David Newton, Head of Traffic East Southern Africa argued there has never been a greater urgency for China and Africa to put into action their commitments towards environmental sustainability and to direct significant resources towards addressing rising concerns over the levels of illegal and unsustainable trade in wildlife.

There is no doubt China is Africa’s largest trading partner, with overall trade values estimated to be over one trillion Yuan (US$160 billion) per annum.

The rising influence of China within Africa creates multiple opportunities for growth in trade between key Africa and China, including within the wildlife trade sector—the trade of wild fauna and flora products, including timber and fisheries.
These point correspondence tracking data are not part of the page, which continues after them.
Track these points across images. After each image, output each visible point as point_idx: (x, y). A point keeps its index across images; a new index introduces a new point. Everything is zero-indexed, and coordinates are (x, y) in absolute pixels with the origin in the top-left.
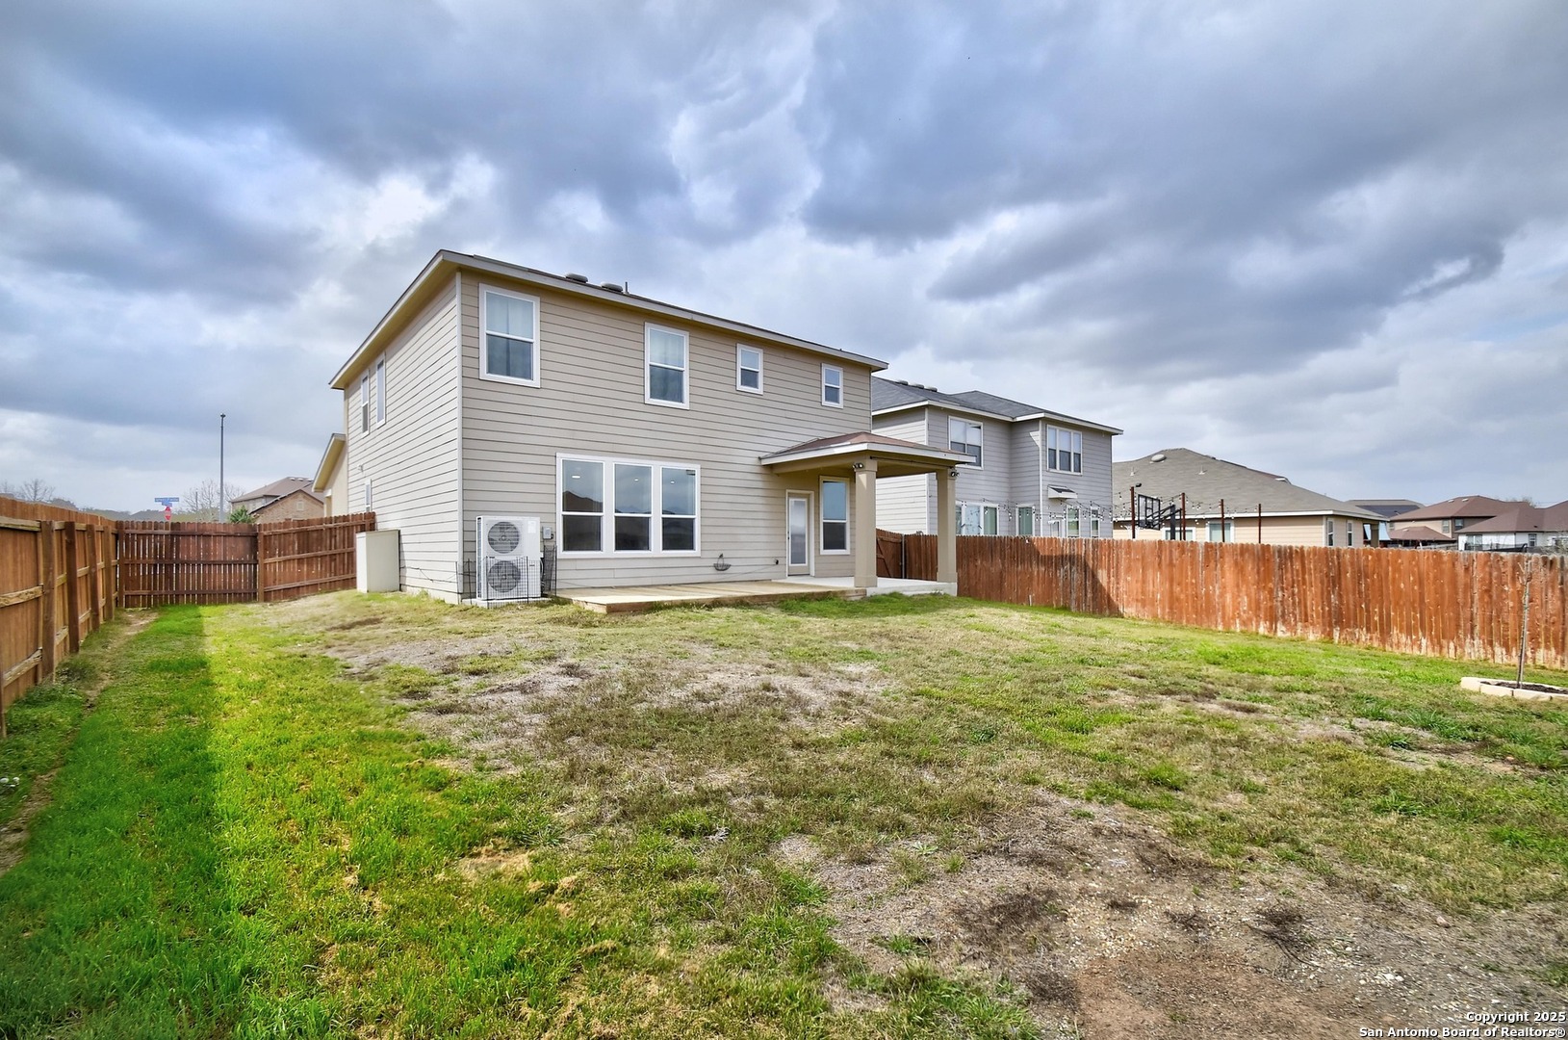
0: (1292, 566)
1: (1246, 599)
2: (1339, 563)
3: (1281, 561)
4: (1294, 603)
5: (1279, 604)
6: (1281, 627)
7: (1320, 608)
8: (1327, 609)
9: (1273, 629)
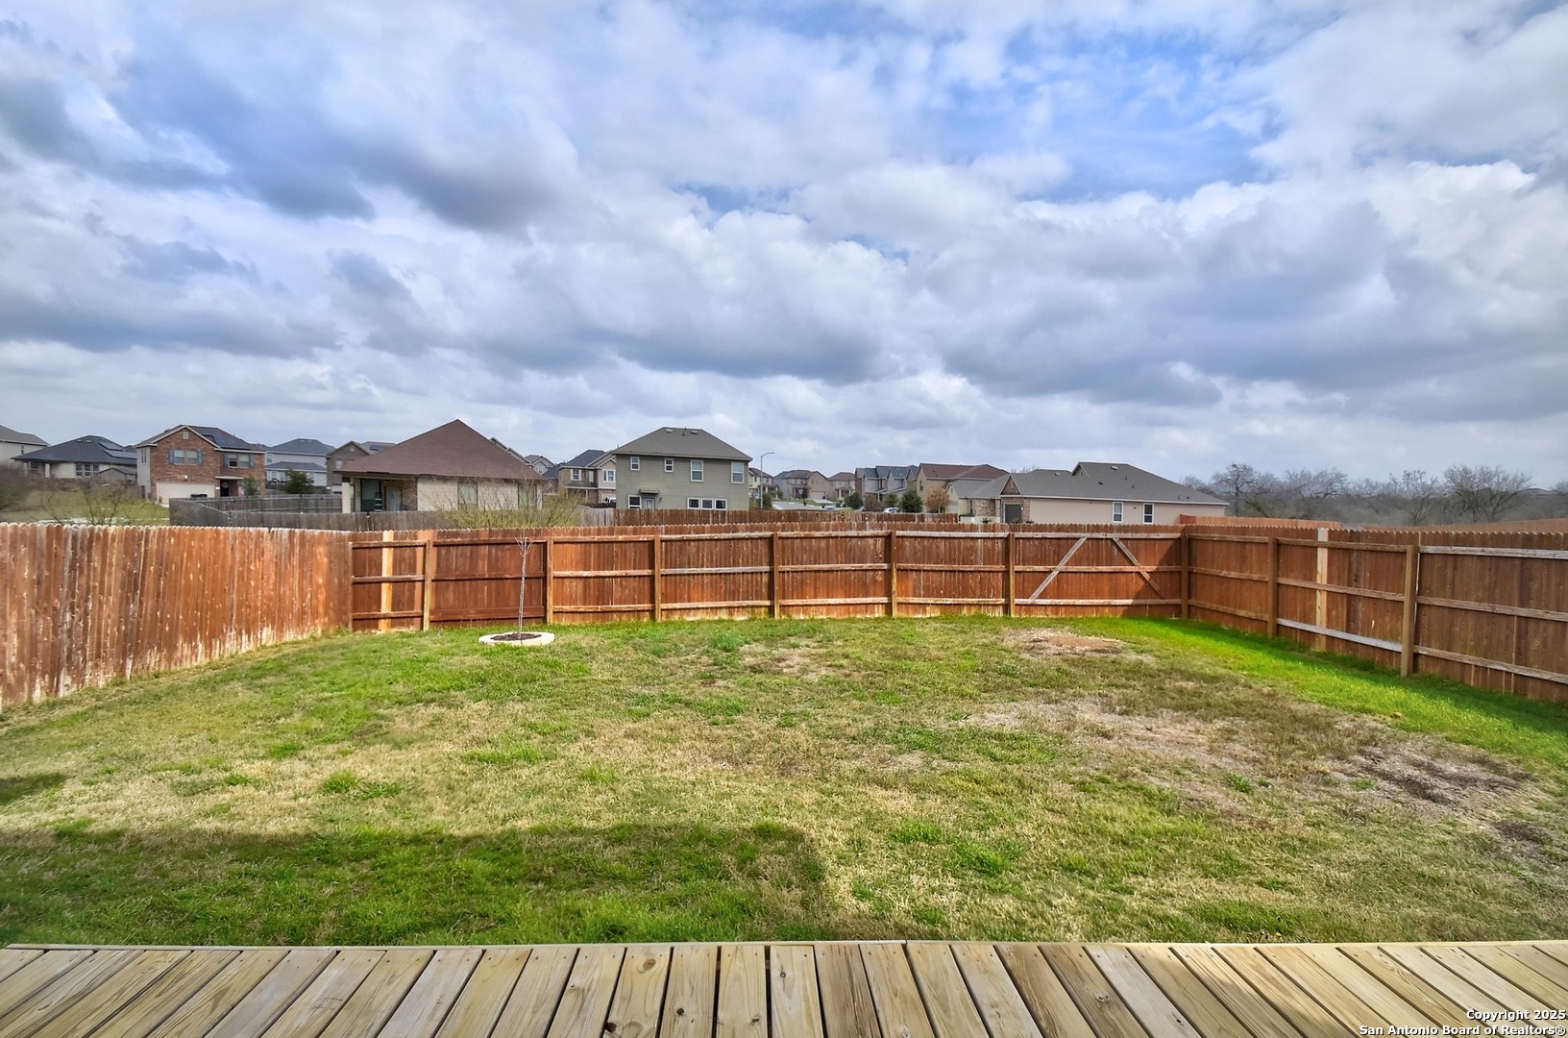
0: (89, 561)
1: (15, 640)
2: (146, 551)
3: (75, 554)
4: (85, 629)
5: (65, 636)
6: (65, 679)
7: (115, 630)
8: (123, 628)
9: (53, 688)
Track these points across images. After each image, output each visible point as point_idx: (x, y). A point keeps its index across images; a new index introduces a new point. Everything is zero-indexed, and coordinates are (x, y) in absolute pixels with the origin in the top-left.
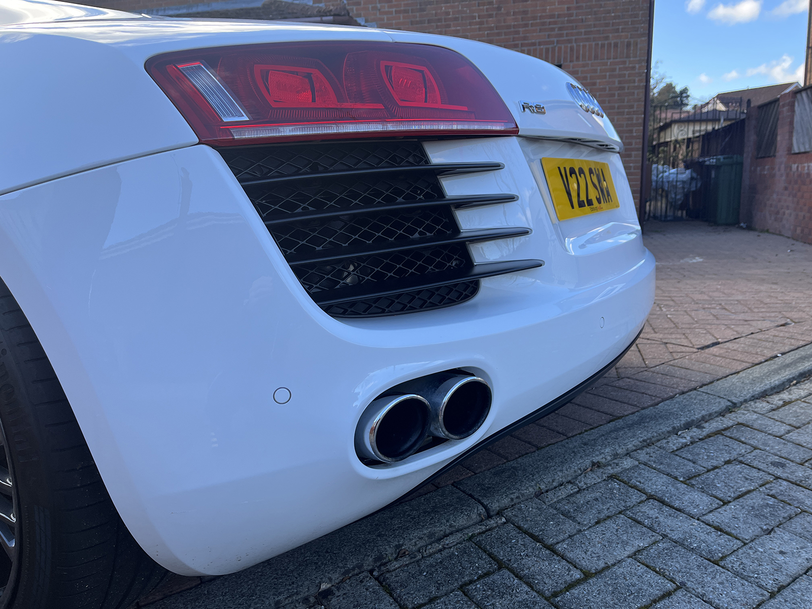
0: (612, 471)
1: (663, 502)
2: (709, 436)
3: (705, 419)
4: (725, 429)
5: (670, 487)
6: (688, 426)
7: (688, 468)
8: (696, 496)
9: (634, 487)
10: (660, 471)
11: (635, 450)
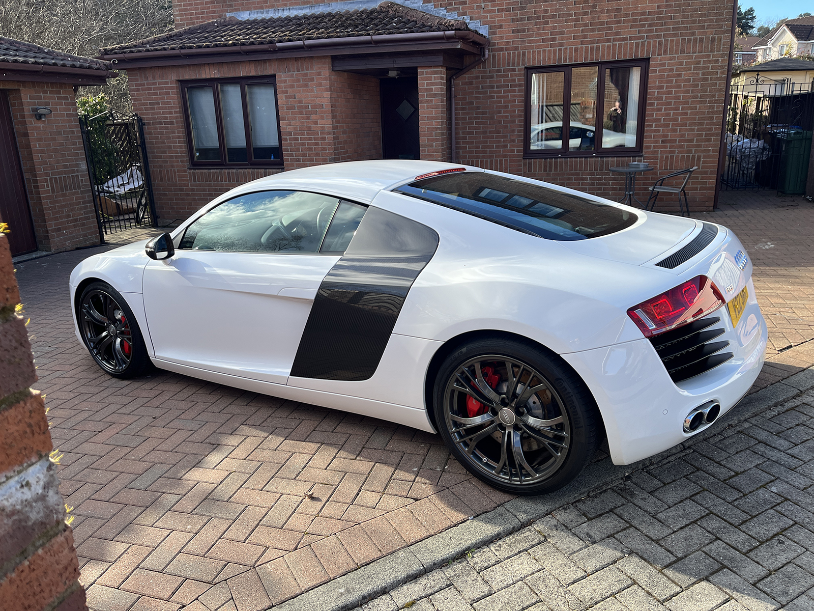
0: (739, 429)
1: (767, 445)
2: (787, 411)
3: (786, 401)
4: (796, 407)
5: (769, 437)
6: (776, 405)
7: (778, 428)
8: (782, 441)
9: (752, 437)
10: (763, 429)
11: (749, 418)
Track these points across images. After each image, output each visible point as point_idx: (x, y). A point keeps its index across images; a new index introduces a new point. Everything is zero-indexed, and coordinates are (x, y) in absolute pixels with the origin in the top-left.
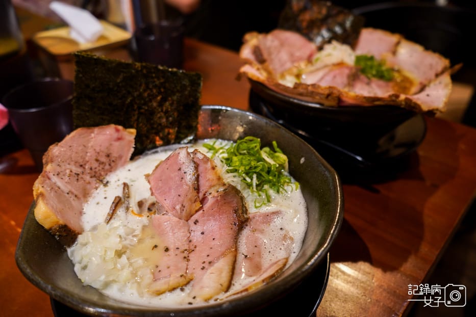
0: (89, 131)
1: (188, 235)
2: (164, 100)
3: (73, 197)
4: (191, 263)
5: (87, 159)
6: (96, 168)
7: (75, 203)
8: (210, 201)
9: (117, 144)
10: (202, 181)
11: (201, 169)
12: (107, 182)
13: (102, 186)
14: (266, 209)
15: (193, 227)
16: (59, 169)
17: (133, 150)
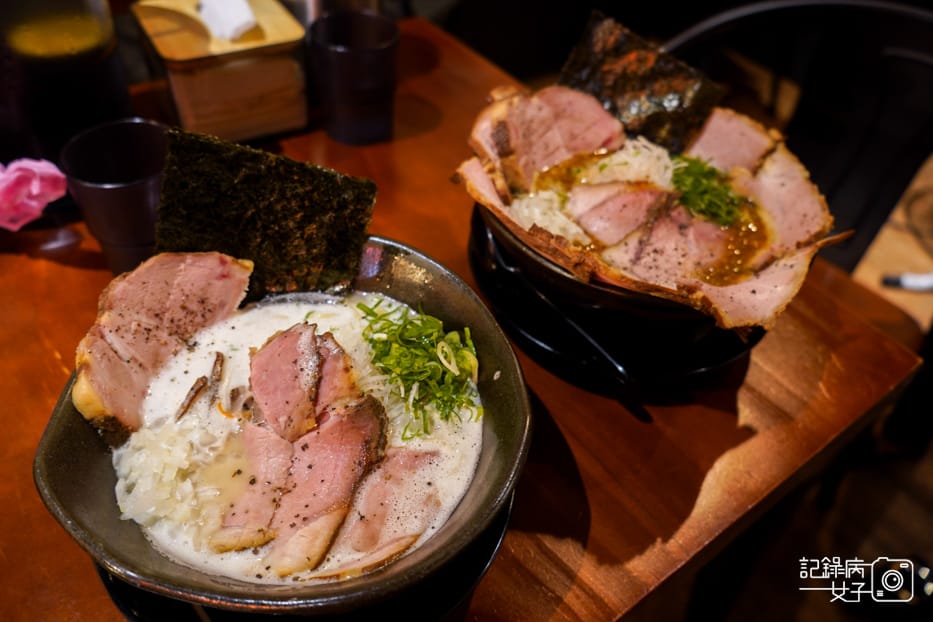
0: (178, 258)
1: (290, 464)
2: (307, 220)
3: (136, 367)
4: (281, 511)
5: (168, 304)
6: (180, 320)
7: (137, 377)
8: (332, 419)
9: (219, 284)
10: (325, 388)
11: (327, 367)
12: (195, 344)
13: (185, 351)
14: (418, 444)
15: (299, 453)
16: (119, 321)
17: (244, 295)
Hence, sustainable utilisation of Africa’s wildlife resources can lead to positive development and growth for trading partners, while unsustainable wildlife trade depletes Africa of its natural wealth, and illegal trade inevitably leads to a growth in organised criminal activities, with the potential to create political instability.

Although the rapid growth in Chinese investment and aid in Africa has largely been welcomed, there have always been concerns over the levels of unregulated trade in natural resources, including those involving timber and fisheries, while poaching of Africa’s elephants is running at record levels.

It is hoped, however, that the recent 5th Ministerial Conference of Forum on China-Africa Co-operation provided an opportunity for countries to transform the wildlife trade dynamics from Africa to China, leading to a significant reduction in illegal trade and supporting the sustainable trade in Africa’s wild plants and animals.

In this regard, should Africa burn its ivory stockpiles as a statement of intent against rising elephant poaching? “WWF supports Gabon’s decision and sees the move as an indication of the country’s commitment to curbing elephant poaching and the illegal ivory trade,” said Stefanie Conrad, WWF Central Africa Regional Programme Office Representative.

The decisions taken at last week’s Cites Standing committee could perhaps ratchet up pressure on a number of countries to be held accountable over their failure to deal with rampant poaching and illegal trade, but no sanctions or punitive measures were agreed.

Perhaps with elephant poaching and illegal trade in ivory reaching new heights, we should not be shy about using Cites trade suspensions as an international tool to prevent a full-blown elephant crisis.